25 secondes, c’est finalement ce qu’il a manqué à Eliud Kipchoge, samedi 6 mai, pour descendre sous la barre mythique des deux heures sur marathon, et rentrer ainsi définitivement dans la légende de la course à pied. Partie remise ? L’avenir le dira. Cet « échec » referme en tout cas la parenthèse sur une tentative de record qui a suscité de virulentes critiques.
La limite des 2 heures va rester, encore pour quelques temps, une barrière mythique, totalement infranchissable pour le commun des runners. Tout juste envisageable pour quelques extra-terrestres. Quoi qu’il en soit, cette tentative a donné lieu à une vague de protestations passionnées. Retour sur quelques-unes d’entre elles.
« Une grossière opération marketing »
Nike, à l’origine de ce projet de record, n’est ni l’Unicef, ni Médecins Sans Frontières, ni Greenpeace. Oui c’est une société à but commercial qui cherche à augmenter en permanence son chiffre d’affaires (32,4 milliards de dollars en 2016, +6% par rapport à 2015) et développer sa marque. De ce fait, comme toute société commerciale, elle communique et organise des évènements à finalité promotionnelle.
Nike avait par exemple organisé pour la première fois la Human Race en 2008 avec l’objectif de réunir, sur une course de 10 kilomètres, un million de participants (finalement 780 000) répartis sur toute la planète. Adidas a créé la Battle Run en 2014. Salomon a pratiquement inventé le trail au début des annéess 2000 en créant des chaussures spécifiques, etc. Est-ce si choquant ?
Tous ces projets ne sont pas développés pour le seul bonheur de l’humanité mais le sont clairement au service d’une marque. Cela discrédite-t-il pour autant un projet comme celui du marathon en moins de deux heures ? Cela lui supprime-t-il tout intérêt ? Cela dessert-il ce sport que nous aimons ?

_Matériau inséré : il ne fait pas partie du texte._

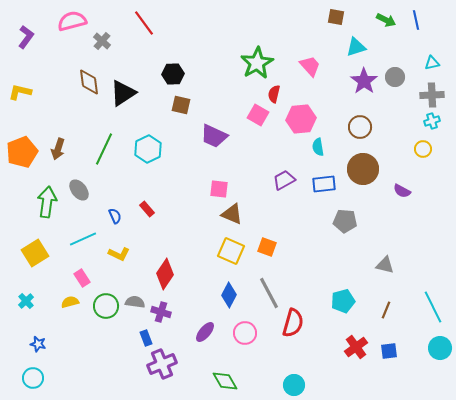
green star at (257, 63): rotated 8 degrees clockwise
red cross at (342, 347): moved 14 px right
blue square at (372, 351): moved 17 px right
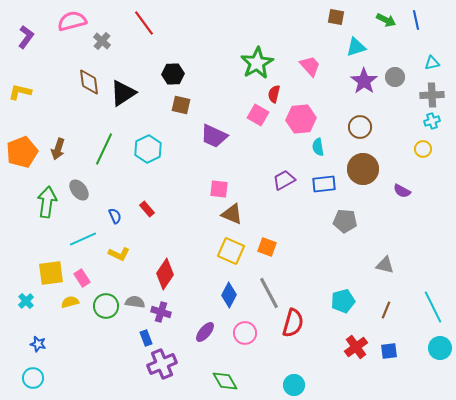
yellow square at (35, 253): moved 16 px right, 20 px down; rotated 24 degrees clockwise
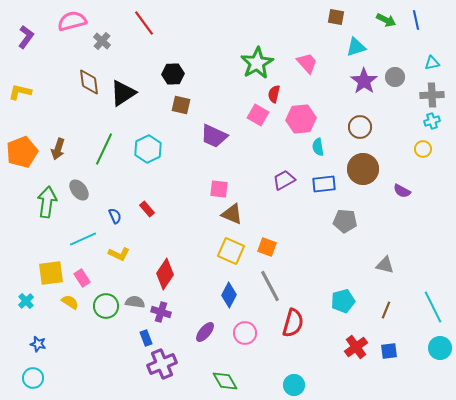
pink trapezoid at (310, 66): moved 3 px left, 3 px up
gray line at (269, 293): moved 1 px right, 7 px up
yellow semicircle at (70, 302): rotated 48 degrees clockwise
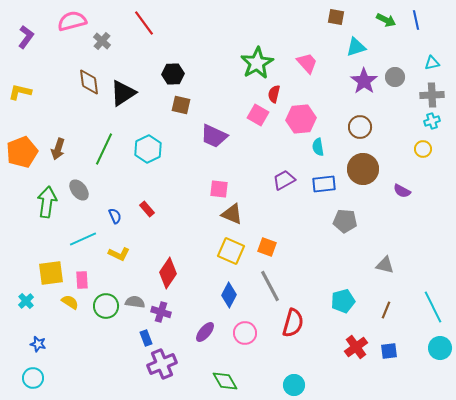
red diamond at (165, 274): moved 3 px right, 1 px up
pink rectangle at (82, 278): moved 2 px down; rotated 30 degrees clockwise
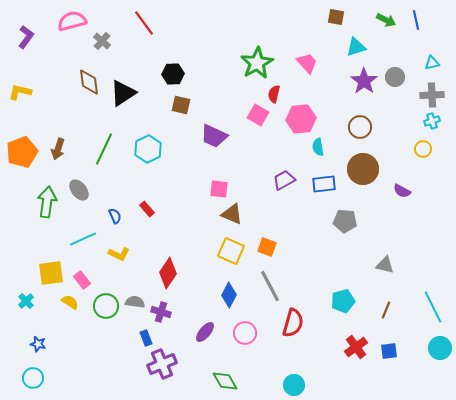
pink rectangle at (82, 280): rotated 36 degrees counterclockwise
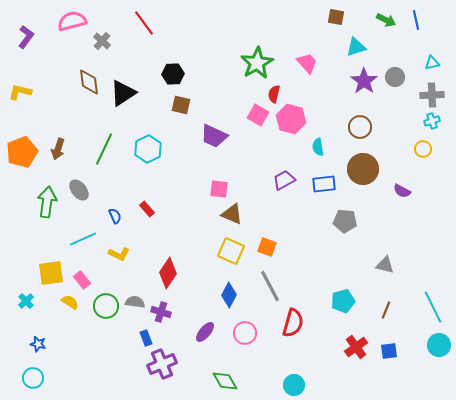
pink hexagon at (301, 119): moved 10 px left; rotated 20 degrees clockwise
cyan circle at (440, 348): moved 1 px left, 3 px up
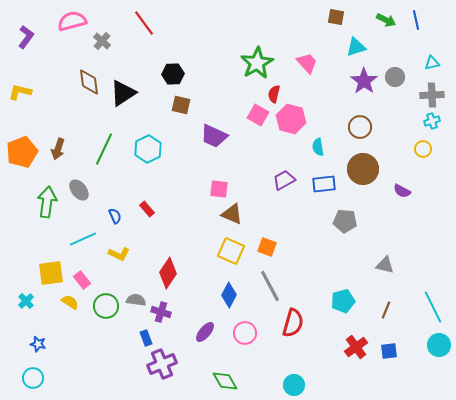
gray semicircle at (135, 302): moved 1 px right, 2 px up
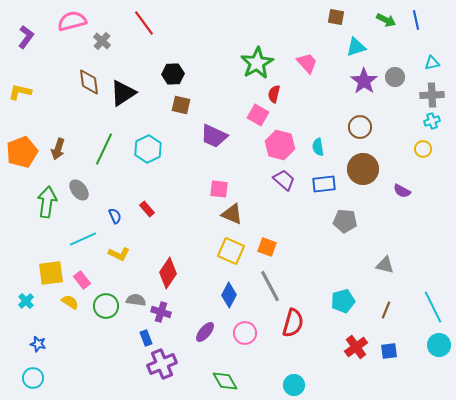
pink hexagon at (291, 119): moved 11 px left, 26 px down
purple trapezoid at (284, 180): rotated 70 degrees clockwise
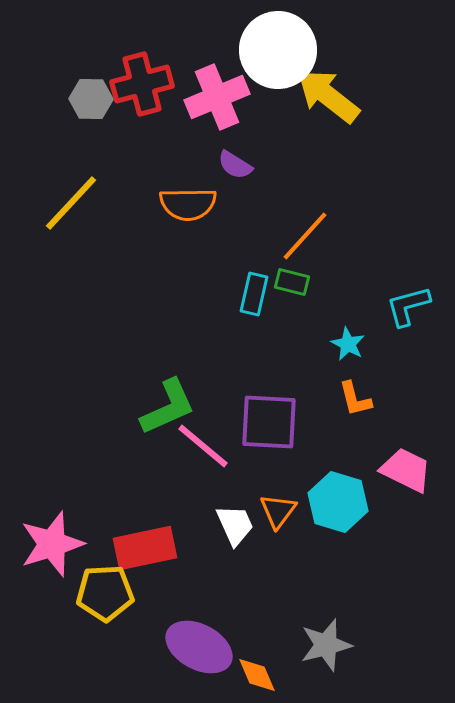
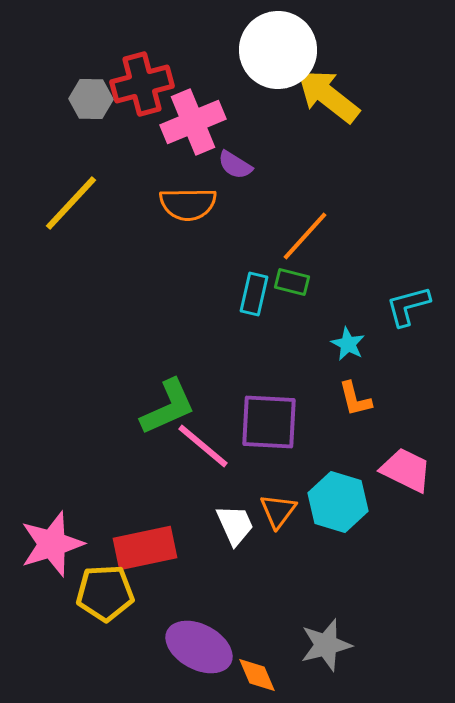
pink cross: moved 24 px left, 25 px down
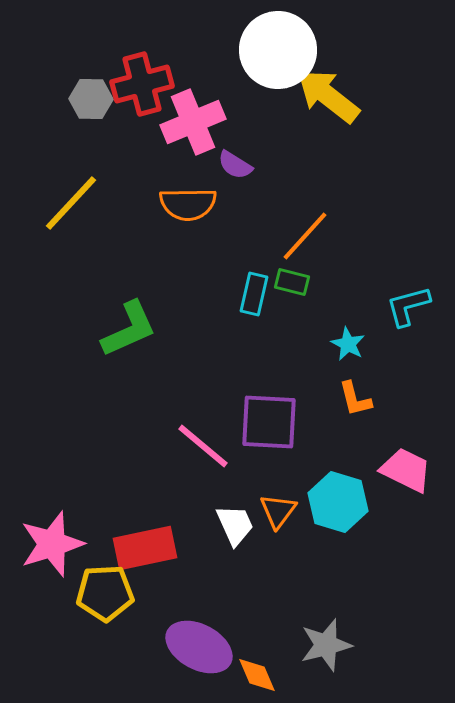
green L-shape: moved 39 px left, 78 px up
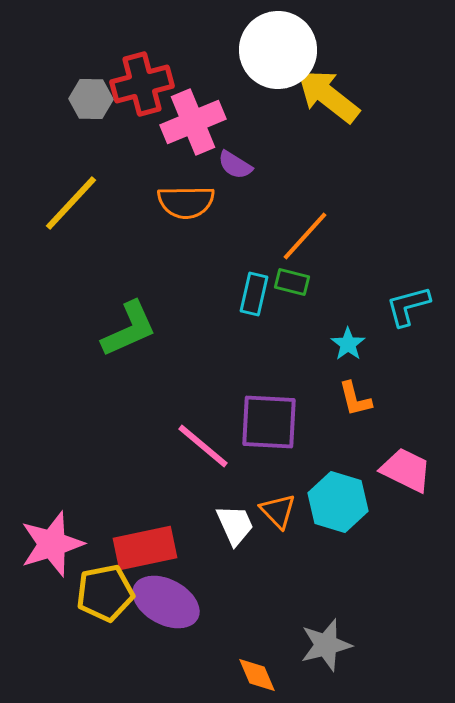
orange semicircle: moved 2 px left, 2 px up
cyan star: rotated 8 degrees clockwise
orange triangle: rotated 21 degrees counterclockwise
yellow pentagon: rotated 8 degrees counterclockwise
purple ellipse: moved 33 px left, 45 px up
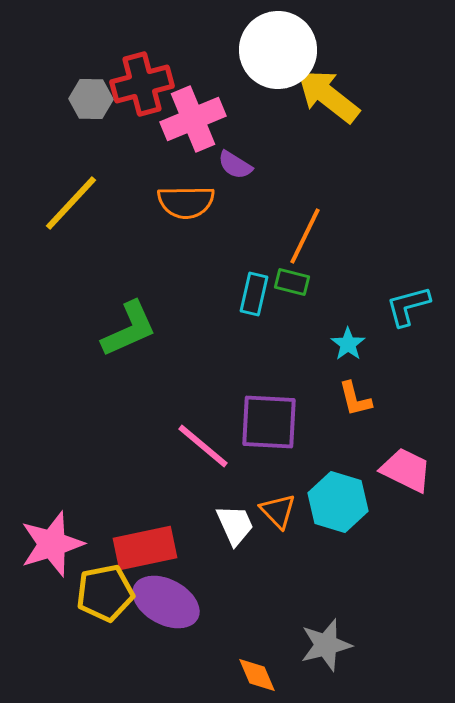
pink cross: moved 3 px up
orange line: rotated 16 degrees counterclockwise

« La tentative n’est pas faite sur un marathon officiel »
Oui c’est vrai. Et on pourrait d’ailleurs sans réserve dire comme les plus puristes des runners qu’il serait souhaitable qu’un tel record soit tenté (battu ?) dans le cadre d’un vrai marathon, c’est-à-dire là où tous les coureurs sont à armes égales et livrés à eux-mêmes.
Toutefois, force est de constater qu’en l’état actuel des connaissances en matière de programmation d’entrainement, de nutrition, de gestion d’effort, courir un marathon en moins de deux à Berlin ou ailleurs n’est pas encore possible. Doit-on pour autant abandonner toute envie de titiller cette barrière des 2h, si proche et si loin ?
Rappelons que l’amélioration des performances est l’essence même du sport de très haut-niveau. Dans l’histoire, beaucoup de records ont été battus hors de toute compétition régulière et ce, dans de nombreux sports : record de l’heure en cyclisme sur piste, de traversée de l’atlantique à la voile, de vitesse en planche à voile, etc.
« Il a des chaussures trafiquées »
Le haut-niveau, quel que soit le sport, nécessite du matériel de haut-niveau. Ce matériel (raquettes, skis, vélos, clubs de golf, etc.) n’est pas celui du grand public et il n’y a sans doute pas là matière à scandale. Il n’est donc pas étonnant que cette tentative de record ait donné lieu à la création d’une paire de chaussures dédiées (surtout pour un fabricant d’articles de sport) permettant d’optimiser la performance.
Pour autant, la vigilance est de mise pour continuer à trouver le bon équilibre entre optimisation de la performance et dopage technologique. L’histoire plus ou moins récente du sport compte plusieurs exemples de performances anormalement aidées par le matériel et invalidées ou non-homologuées par la suite.
Citons notamment le record de l’heure en cyclisme sur piste de Graham Obree en 1993, divers records en natation dans les années 2000 obtenus avec des combinaisons spéciales ou d’autres résultats en golf obtenus ces dernières années avec des belly putters ou long putters.
« Courir sur un circuit ? bonjour l’ennui ! »
Cette tentative de record n’avait pas pour objectif de faire rêver grâce à des paysages à couper le souffle. Pour cela, il y a l’UTMB, la Diagonale des Fous et tant d’autres.
Mais est-ce que seuls les parcours aux paysages excitants ont voix au chapitre ? Si oui que dire/penser d’épreuves telles que le Marathon du Mans qui propose au grand public de courir sur le circuit des 24h du Mans, exemple s’il en est de paysage pour le moins monotone…
« Avec des lièvres, ça n’a aucun intérêt, il est sûr de réussir »
La preuve que non. Cette poignée de secondes en trop est l’illustration que la firme Nike, toute puissante qu’elle est, et malgré tous ses dollars, ne réussit pas tout, ne contrôle pas tout, ne peut pas tout. Le sport reste le sport, avec sa dose d’incertitude. Et c’est très bien comme ça.